“Thirty thousand dollars of life insurance!” muttered Jonas, as he settled himself in a corner of the reading-room. “If we could have the use of that money for a year we would be all right.”

Jonas was a widower, but his wife had been living when he had taken out this insurance. Now it would go to the sons eventually, if they survived him, but, meanwhile, they would lose a fortune. Since the death of his wife, Jonas had given his every thought to the boys and their future. He reproached himself for the speculations that had deprived him of the power of helping them as he had planned in earlier days; he felt that somehow he had defrauded them. So deeply did he feel this that from the day he gave up his real estate business he never had put one dollar into a speculation of any kind, except so far as his investment in their business was a speculation.

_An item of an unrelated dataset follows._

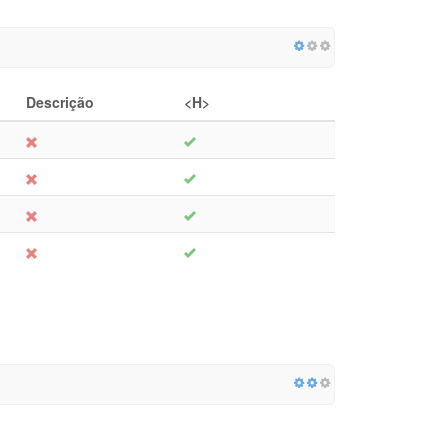
Descrição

“If we could make that go,” he mused, as he crouched miserably in the big chair, “I should be content. I owe it to the boys to see them fairly started. I was in a position to do it once and I lost the money foolishly—their money, by rights, for I had put it aside for them. And here am I, almost useless—a business wreck—too old to begin again as an employee and lacking the capital to be an employer or to do business of any sort for myself. Instead of helping my boys, I am to be a burden to them—until I die. I am of value only in the grave.” He shuddered and seemed to sink still lower in the chair. “It is my duty to do what I can for them,” he added. “I am useless, but life is before them—a continuation of my life. I must be a success through my sons.”

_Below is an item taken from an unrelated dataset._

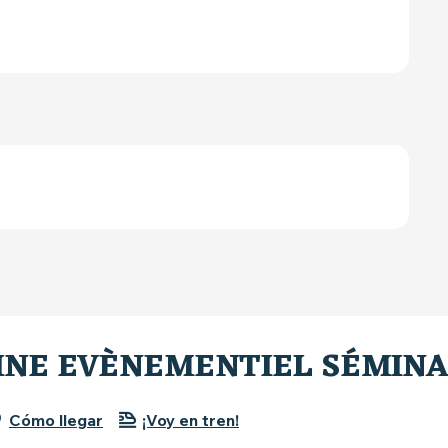
INE EVÈNEMENTIEL SÉMINA
Cómo llegar
¡Voy en tren!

Benson, a friend, stopped near him.

“What’s the matter, Kalin?” asked Benson. “You look blue.”

Kalin looked up at Benson in a dazed way, and for a moment seemed to be unable to grasp the fact that he had been addressed.

“Benson,” he said at last, his eyes wandering dreamily about the room, “is a man ever justified in committing suicide?”

Benson was startled, but he replied promptly and emphatically, “Never.”

“Suppose,” Kalin went on, “that your life intervened between those you love and happiness; suppose that your life meant misery and failure for them, while your death meant success and—and comfort.”

Benson drew up a chair and placed his hand on Kalin’s arm as if to emphasize his words.